Find the right shrubs for your garden

October 9, 2015

Shrubs are among the garden's most versatile plants, not only serving as a background to other displays, but also providing their own varying colours and textures. We'll go over the most common shrubs and help you choose the right fit for your garden.

Find the right shrubs for your garden

Understand these shrub basics

  •  Because shrubs are substantial and long-lived, they play a vital role in turning a patch of ground into a garden.
  • The difference between a shrub and a tree is not just a matter of height. Both have stout, woody branches that stay alive the entire year, but a shrub initiates its branches at, near, or below ground level, while a tree usually has a single trunk with branches starting some distance up.
  • Large shrubs can be pruned to look like small trees, and many trees can be trained to grow like shrubs.
  • Filling the middle ground between trees and flowers, shrubs are the permanent framework around which showy annuals and perennials are interwoven year by year. Shrubs can be used for foundation plantings and borders, interplanted with flowers, used in their prostrate or creeping forms as ground covers, or encouraged to form their own striking silhouettes.
  • Shrubs add emphasis and variety to a garden, and can help keep things looking lively in the winter.

Decide between deciduous and evergreen shrubs

  • A deciduous plant drops its leaves in the fall, often with a spectacular display of colour prior to leaf-drop. It spends the winter in bare-framed dormancy before leafing out again in the spring.
  • Compared with evergreens, which retain their foliage all winter, many deciduous shrubs make up for their winter drabness with a spectacular spring or summer show of flowers, and perhaps with a fall display of coloured leaves as well.
  • Many gardeners value deciduous shrubs because they change with the seasons. Also, most deciduous shrubs are less expensive than evergreens and grow more rapidly.
  • On the other hand, evergreens provide winter colour and offer certain other advantages. For example, many kinds thrive in shady places and they give the landscape year-round stability.
  • There are broad-leaved evergreens, and there are those with needles. The farther south you go, the wider choice of broad-leaved evergreens you'll have.
  • Needle or coniferous evergreens flourish throughout most of North America. They offer a wide range of shapes, colours, and textures, and are often best planted along with deciduous shrubs.
  • A shrub may be upright, rounded, weeping, or spreading. The shape you choose depends largely on your overall plan for the garden.
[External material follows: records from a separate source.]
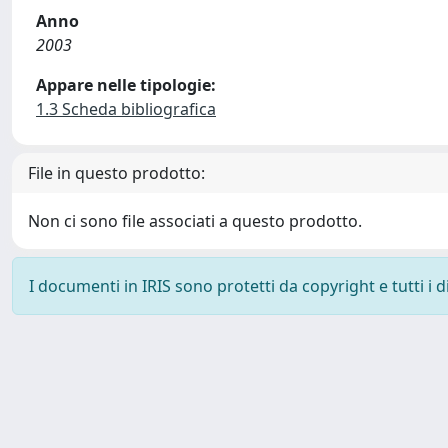
Anno
2003
Appare nelle tipologie:
1.3 Scheda bibliografica
File in questo prodotto:
Non ci sono file associati a questo prodotto.
I documenti in IRIS sono protetti da copyright e tutti i di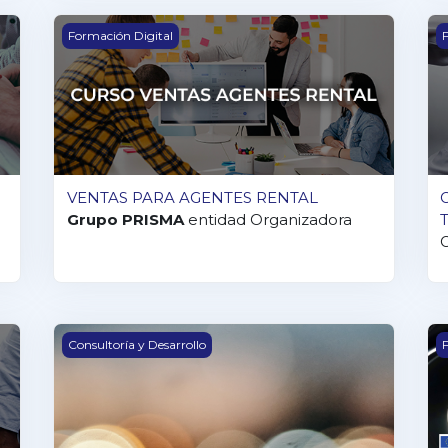
VENTAS PARA AGENTES RENTAL
G
Formación Digital
F
VENTAS PARA AGENTES RENTAL
Grupo PRISMA
entidad Organizadora
T
 TALLER
ML5.06 Test de Actitudes
G
Consultoría y Desarrollo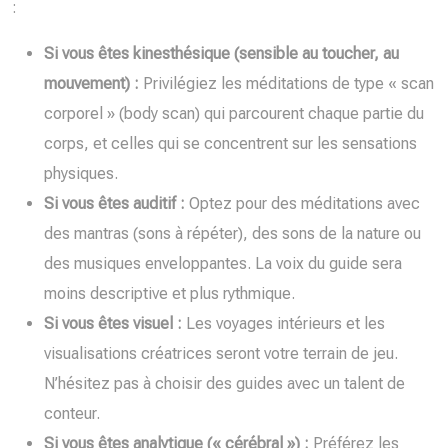
:
Si vous êtes kinesthésique (sensible au toucher, au
mouvement) :
Privilégiez les méditations de type « scan
corporel » (body scan) qui parcourent chaque partie du
corps, et celles qui se concentrent sur les sensations
physiques.
Si vous êtes auditif :
Optez pour des méditations avec
des mantras (sons à répéter), des sons de la nature ou
des musiques enveloppantes. La voix du guide sera
moins descriptive et plus rythmique.
Si vous êtes visuel :
Les voyages intérieurs et les
visualisations créatrices seront votre terrain de jeu.
N’hésitez pas à choisir des guides avec un talent de
conteur.
Si vous êtes analytique (« cérébral ») :
Préférez les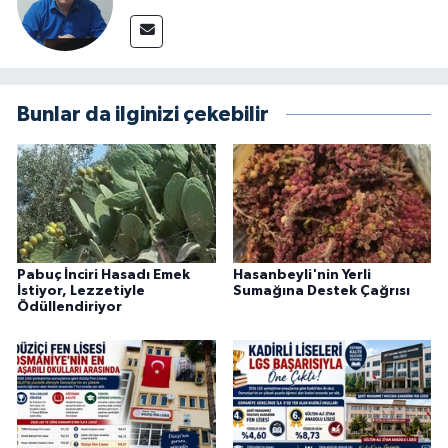
Bunlar da ilginizi çekebilir
Pabuç İnciri Hasadı Emek
Hasanbeyli'nin Yerli
İstiyor, Lezzetiyle
Sumağına Destek Çağrısı
Ödüllendiriyor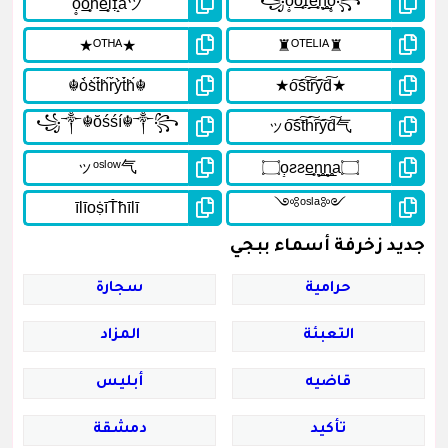
جديد زخرفة أسماء ببجي
حرامية
سجارة
التعبئة
المزاد
قاضيه
أبليس
تأكيد
دمشقة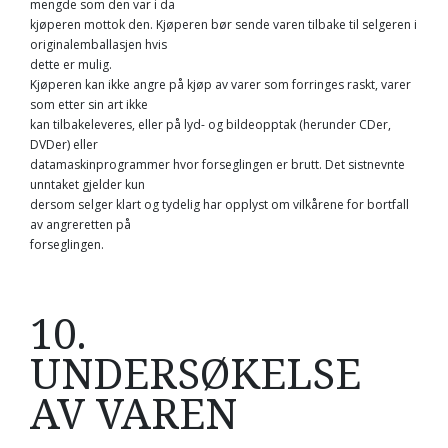
mengde som den var i da
kjøperen mottok den. Kjøperen bør sende varen tilbake til selgeren i
originalemballasjen hvis
dette er mulig.
Kjøperen kan ikke angre på kjøp av varer som forringes raskt, varer
som etter sin art ikke
kan tilbakeleveres, eller på lyd- og bildeopptak (herunder CDer,
DVDer) eller
datamaskinprogrammer hvor forseglingen er brutt. Det sistnevnte
unntaket gjelder kun
dersom selger klart og tydelig har opplyst om vilkårene for bortfall
av angreretten på
forseglingen.
10.
UNDERSØKELSE
AV VAREN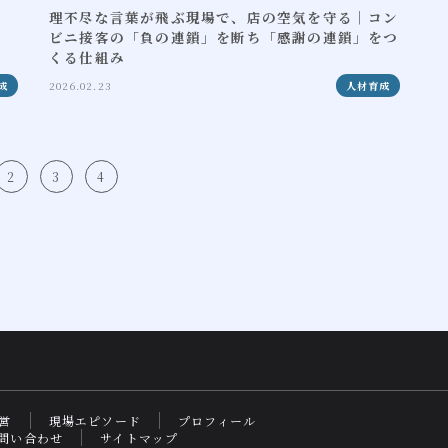
理不尽な言葉が飛ぶ現場で、店の空気を守る｜コン
ビニ接客の「負の連鎖」を断ち「感謝の連鎖」をつ
くる仕組み
成
2026.02.23
人材育成
2
3
4
営
現場エピソード
プロフィール
問い合わせ
サイトマップ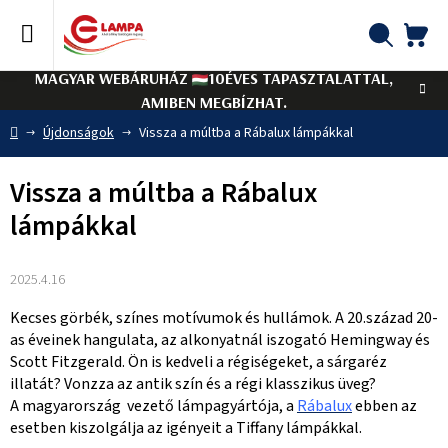
Ugrás
a
fő
KO
Keresés
tartalomhoz
MAGYAR WEBÁRUHÁZ
10ÉVES TAPASZTALATTAL,
AMIBEN MEGBÍZHAT.
Kezdőlap
Újdonságok
Vissza a múltba a Rábalux lámpákkal
Vissza a múltba a Rábalux
lámpákkal
2025.4.16
Kecses görbék, színes motívumok és hullámok. A 20.század 20-
as éveinek hangulata, az alkonyatnál iszogató Hemingway és
Scott Fitzgerald. Ön is kedveli a régiségeket, a sárgaréz
illatát? Vonzza az antik szín és a régi klasszikus üveg?
A magyarország vezető lámpagyártója, a
Rábalux
ebben az
esetben kiszolgálja az igényeit a Tiffany lámpákkal.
Choosing shrubs for small gardens

  • If you have a small garden, make sure that the shrubs you choose are in line with the garden size and won't be too large when they mature.
  • Alternatively, plant shrubs such as the red-twigged dogwood (Cornus stolonifera) that can be cut back significantly every couple of years.

Designing for colour

  • You should decide before planting whether adjacent shrubs should be in flower at the same time, and if so, how well the colours of their blossoms will combine. You can weave a striking tapestry by alternating colourful and plain shrubs, or ones with complementary foliage colours. You can also combine masses of the same colourful shrub for a striking effect.
  • You can even plan seasonally, using colour to enliven the winter landscape and suggest coolness on sweltering summer days.

There's a lot to consider when looking to add shrubs to your garden. Careful planning is well worth the effort though, and will reward you with a striking display that can tie your whole garden together. So use this guide and get planting!